The hillside ninth tee offers a panorama of ocean, mountains and the Tryall Great House, which dates back to 1834 and is the centerpiece of the 2,200-acre resort. Guests stay in luxurious one- and two-bedroom Great House villas or two- to six-bedroom villas, all with personal staffs.
The resort is owned and managed by 50 homeowners, many associated with the resort for generations. They have preserved the atmosphere of charming gentility that has been "modernized" out of many other historic properties. Yet the resort has kept pace with the times, developing into a popular family destination with a wide range of diversions, including a unique opportunity to ride horses in the ocean at Chukka Blue, a riding establishment nearby.
Dining at Tryall (if not prepared by your villa cook) is at the Beach Café Terrace near the golf club, in the Great House dining room, or on the romantic Terrace, with the lights of Montego Bay glimmering in the distance.
For more information, call 876-956-5660, 800-361-9949, or visit www.tryallclub.com.
Like Tryall, the historic Half Moon layout has an international tournament reputation. The 1961 Robert Trent Jones design is relatively flat, but long (7,115 yards) and subject to constant, sweeping winds. Nine holes play into the wind, nine against. A caddy is a must, since his advice can mean a difference of two or three clubs to compensate for the wind.
Half Moon's fairways are generally wide and unobstructed, but the course's length takes its toll, as do the deep bunkers around the greens. The course's toughest test comes on the third hole, a 570-yard par five with a double dogleg. The second shot must carry a group of bunkers or leave an over-the-bunker pitch shot to a fast green.

+---+

## [REQUIRED ACTION 1]
Please quote everything from "Dining at Tryall" down to "or visit www.tryallclub.com." from the golf resort passage.
## [REQUIRED ACTION 2]
According to the golf resort passage, which hole on the Half Moon course is its toughest test?

## [PROVIDED MATERIAL]
+---+

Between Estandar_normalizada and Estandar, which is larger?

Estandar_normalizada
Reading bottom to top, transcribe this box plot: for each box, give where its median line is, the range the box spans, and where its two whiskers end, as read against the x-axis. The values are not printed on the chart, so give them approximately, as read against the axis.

+---+

## [WRITTEN REPLY 1]
Dining at Tryall (if not prepared by your villa cook) is at the Beach Café Terrace near the golf club, in the Great House dining room, or on the romantic Terrace, with the lights of Montego Bay glimmering in the distance.
For more information, call 876-956-5660, 800-361-9949, or visit www.tryallclub.com.

## [WRITTEN REPLY 2]
The third hole, a 570-yard par five with a double dogleg.